*** Opening Materials provided ***
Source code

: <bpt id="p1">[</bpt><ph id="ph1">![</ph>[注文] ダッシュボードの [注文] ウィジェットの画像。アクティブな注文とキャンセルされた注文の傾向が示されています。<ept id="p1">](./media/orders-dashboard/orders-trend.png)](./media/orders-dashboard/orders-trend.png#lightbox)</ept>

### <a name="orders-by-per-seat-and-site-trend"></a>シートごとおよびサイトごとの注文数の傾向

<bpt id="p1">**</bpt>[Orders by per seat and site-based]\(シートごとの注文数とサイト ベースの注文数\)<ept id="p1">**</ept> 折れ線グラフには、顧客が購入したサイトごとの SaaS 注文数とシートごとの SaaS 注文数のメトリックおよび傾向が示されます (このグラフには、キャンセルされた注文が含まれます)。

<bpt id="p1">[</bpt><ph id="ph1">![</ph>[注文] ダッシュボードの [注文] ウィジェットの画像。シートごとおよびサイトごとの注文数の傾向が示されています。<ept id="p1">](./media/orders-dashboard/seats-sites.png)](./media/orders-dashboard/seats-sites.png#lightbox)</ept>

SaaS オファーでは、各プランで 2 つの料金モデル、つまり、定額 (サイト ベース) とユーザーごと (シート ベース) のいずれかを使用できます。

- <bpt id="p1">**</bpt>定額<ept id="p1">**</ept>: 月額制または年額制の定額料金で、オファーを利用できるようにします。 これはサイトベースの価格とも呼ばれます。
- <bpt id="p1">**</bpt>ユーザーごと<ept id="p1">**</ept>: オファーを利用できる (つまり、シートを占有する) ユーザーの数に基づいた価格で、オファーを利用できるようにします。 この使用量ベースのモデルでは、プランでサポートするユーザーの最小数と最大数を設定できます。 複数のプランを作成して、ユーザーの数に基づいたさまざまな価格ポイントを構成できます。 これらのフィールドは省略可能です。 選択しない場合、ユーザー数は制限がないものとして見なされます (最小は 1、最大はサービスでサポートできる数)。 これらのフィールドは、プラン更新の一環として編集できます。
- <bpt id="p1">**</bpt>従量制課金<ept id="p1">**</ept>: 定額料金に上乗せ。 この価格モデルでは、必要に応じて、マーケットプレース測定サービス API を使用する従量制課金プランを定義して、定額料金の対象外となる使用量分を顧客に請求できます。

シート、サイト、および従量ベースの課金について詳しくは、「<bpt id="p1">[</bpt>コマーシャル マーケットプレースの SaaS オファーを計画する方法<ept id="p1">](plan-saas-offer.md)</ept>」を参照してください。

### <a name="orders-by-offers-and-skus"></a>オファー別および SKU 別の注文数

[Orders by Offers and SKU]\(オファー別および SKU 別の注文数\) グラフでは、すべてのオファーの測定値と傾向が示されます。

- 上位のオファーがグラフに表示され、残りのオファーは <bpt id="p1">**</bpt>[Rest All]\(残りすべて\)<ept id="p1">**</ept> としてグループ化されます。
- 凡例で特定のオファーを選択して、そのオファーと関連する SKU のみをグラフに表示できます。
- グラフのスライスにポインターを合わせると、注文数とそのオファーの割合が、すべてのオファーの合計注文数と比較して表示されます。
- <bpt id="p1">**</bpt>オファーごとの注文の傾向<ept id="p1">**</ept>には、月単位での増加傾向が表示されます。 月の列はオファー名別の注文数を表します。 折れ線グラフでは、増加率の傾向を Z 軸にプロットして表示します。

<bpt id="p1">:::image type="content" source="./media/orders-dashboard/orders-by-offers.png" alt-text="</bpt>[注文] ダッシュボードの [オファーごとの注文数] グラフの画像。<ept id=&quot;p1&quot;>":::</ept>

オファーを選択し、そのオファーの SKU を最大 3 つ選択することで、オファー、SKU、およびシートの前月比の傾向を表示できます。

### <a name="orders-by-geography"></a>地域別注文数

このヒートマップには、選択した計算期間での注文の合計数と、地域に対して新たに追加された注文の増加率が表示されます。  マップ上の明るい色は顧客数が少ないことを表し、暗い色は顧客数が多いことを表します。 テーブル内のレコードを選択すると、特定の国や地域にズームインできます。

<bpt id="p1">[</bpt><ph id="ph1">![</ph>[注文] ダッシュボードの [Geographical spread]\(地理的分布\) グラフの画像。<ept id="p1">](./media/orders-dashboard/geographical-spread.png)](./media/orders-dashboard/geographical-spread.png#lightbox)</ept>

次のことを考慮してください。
*** Closing Materials provided ***
Written task:
Arrange the stretch from the start of the items through the line containing "ダッシュボードの [オファーごとの注文数] グラフの画像。<ept", both ends included, as a Markdown table with the columns Row and Line. Give each non-blank line its own row, numbered in order.

Task result:
| Row | Line |
|---|---|
| 1 | Source code |
| 2 | : <bpt id="p1">[</bpt><ph id="ph1">![</ph>[注文] ダッシュボードの [注文] ウィジェットの画像。アクティブな注文とキャンセルされた注文の傾向が示されています。<ept id="p1">](./media/orders-dashboard/orders-trend.png)](./media/orders-dashboard/orders-trend.png#lightbox)</ept> |
| 3 | ### <a name="orders-by-per-seat-and-site-trend"></a>シートごとおよびサイトごとの注文数の傾向 |
| 4 | <bpt id="p1">**</bpt>[Orders by per seat and site-based]\(シートごとの注文数とサイト ベースの注文数\)<ept id="p1">**</ept> 折れ線グラフには、顧客が購入したサイトごとの SaaS 注文数とシートごとの SaaS 注文数のメトリックおよび傾向が示されます (このグラフには、キャンセルされた注文が含まれます)。 |
| 5 | <bpt id="p1">[</bpt><ph id="ph1">![</ph>[注文] ダッシュボードの [注文] ウィジェットの画像。シートごとおよびサイトごとの注文数の傾向が示されています。<ept id="p1">](./media/orders-dashboard/seats-sites.png)](./media/orders-dashboard/seats-sites.png#lightbox)</ept> |
| 6 | SaaS オファーでは、各プランで 2 つの料金モデル、つまり、定額 (サイト ベース) とユーザーごと (シート ベース) のいずれかを使用できます。 |
| 7 | - <bpt id="p1">**</bpt>定額<ept id="p1">**</ept>: 月額制または年額制の定額料金で、オファーを利用できるようにします。 これはサイトベースの価格とも呼ばれます。 |
| 8 | - <bpt id="p1">**</bpt>ユーザーごと<ept id="p1">**</ept>: オファーを利用できる (つまり、シートを占有する) ユーザーの数に基づいた価格で、オファーを利用できるようにします。 この使用量ベースのモデルでは、プランでサポートするユーザーの最小数と最大数を設定できます。 複数のプランを作成して、ユーザーの数に基づいたさまざまな価格ポイントを構成できます。 これらのフィールドは省略可能です。 選択しない場合、ユーザー数は制限がないものとして見なされます (最小は 1、最大はサービスでサポートできる数)。 これらのフィールドは、プラン更新の一環として編集できます。 |
| 9 | - <bpt id="p1">**</bpt>従量制課金<ept id="p1">**</ept>: 定額料金に上乗せ。 この価格モデルでは、必要に応じて、マーケットプレース測定サービス API を使用する従量制課金プランを定義して、定額料金の対象外となる使用量分を顧客に請求できます。 |
| 10 | シート、サイト、および従量ベースの課金について詳しくは、「<bpt id="p1">[</bpt>コマーシャル マーケットプレースの SaaS オファーを計画する方法<ept id="p1">](plan-saas-offer.md)</ept>」を参照してください。 |
| 11 | ### <a name="orders-by-offers-and-skus"></a>オファー別および SKU 別の注文数 |
| 12 | [Orders by Offers and SKU]\(オファー別および SKU 別の注文数\) グラフでは、すべてのオファーの測定値と傾向が示されます。 |
| 13 | - 上位のオファーがグラフに表示され、残りのオファーは <bpt id="p1">**</bpt>[Rest All]\(残りすべて\)<ept id="p1">**</ept> としてグループ化されます。 |
| 14 | - 凡例で特定のオファーを選択して、そのオファーと関連する SKU のみをグラフに表示できます。 |
| 15 | - グラフのスライスにポインターを合わせると、注文数とそのオファーの割合が、すべてのオファーの合計注文数と比較して表示されます。 |
| 16 | - <bpt id="p1">**</bpt>オファーごとの注文の傾向<ept id="p1">**</ept>には、月単位での増加傾向が表示されます。 月の列はオファー名別の注文数を表します。 折れ線グラフでは、増加率の傾向を Z 軸にプロットして表示します。 |
| 17 | <bpt id="p1">:::image type="content" source="./media/orders-dashboard/orders-by-offers.png" alt-text="</bpt>[注文] ダッシュボードの [オファーごとの注文数] グラフの画像。<ept id=&quot;p1&quot;>":::</ept> |